[Collected data entries]
=== Section Start ===

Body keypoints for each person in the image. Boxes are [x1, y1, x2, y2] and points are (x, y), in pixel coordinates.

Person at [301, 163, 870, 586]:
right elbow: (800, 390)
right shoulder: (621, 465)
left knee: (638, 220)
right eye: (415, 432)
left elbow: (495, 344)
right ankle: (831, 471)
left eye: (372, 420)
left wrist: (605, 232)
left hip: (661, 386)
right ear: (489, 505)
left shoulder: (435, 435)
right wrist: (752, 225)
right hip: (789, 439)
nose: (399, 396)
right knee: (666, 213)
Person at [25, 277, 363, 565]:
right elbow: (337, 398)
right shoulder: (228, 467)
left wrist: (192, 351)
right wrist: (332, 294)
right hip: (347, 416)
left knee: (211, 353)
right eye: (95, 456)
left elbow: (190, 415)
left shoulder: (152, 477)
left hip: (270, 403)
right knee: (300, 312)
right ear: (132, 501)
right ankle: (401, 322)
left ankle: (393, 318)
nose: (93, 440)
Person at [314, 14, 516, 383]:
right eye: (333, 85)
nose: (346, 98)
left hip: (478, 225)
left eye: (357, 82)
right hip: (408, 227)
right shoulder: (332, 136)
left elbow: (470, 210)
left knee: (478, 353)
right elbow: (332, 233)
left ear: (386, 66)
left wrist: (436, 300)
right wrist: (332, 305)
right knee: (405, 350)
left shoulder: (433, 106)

=== Section End ===

Output the records once more, exactly as they stand.

## OUTPUT FOR THIS EXERCISE:
Body keypoints for each person in the image. Boxes are [x1, y1, x2, y2] and points are (x, y), in pixel coordinates.

Person at [301, 163, 870, 586]:
right elbow: (800, 390)
right shoulder: (621, 465)
left knee: (638, 220)
right eye: (415, 432)
left elbow: (495, 344)
right ankle: (831, 471)
left eye: (372, 420)
left wrist: (605, 232)
left hip: (661, 386)
right ear: (489, 505)
left shoulder: (435, 435)
right wrist: (752, 225)
right hip: (789, 439)
nose: (399, 396)
right knee: (666, 213)
Person at [25, 277, 363, 565]:
right elbow: (337, 398)
right shoulder: (228, 467)
left wrist: (192, 351)
right wrist: (332, 294)
right hip: (347, 416)
left knee: (211, 353)
right eye: (95, 456)
left elbow: (190, 415)
left shoulder: (152, 477)
left hip: (270, 403)
right knee: (300, 312)
right ear: (132, 501)
right ankle: (401, 322)
left ankle: (393, 318)
nose: (93, 440)
Person at [314, 14, 516, 383]:
right eye: (333, 85)
nose: (346, 98)
left hip: (478, 225)
left eye: (357, 82)
right hip: (408, 227)
right shoulder: (332, 136)
left elbow: (470, 210)
left knee: (478, 353)
right elbow: (332, 233)
left ear: (386, 66)
left wrist: (436, 300)
right wrist: (332, 305)
right knee: (405, 350)
left shoulder: (433, 106)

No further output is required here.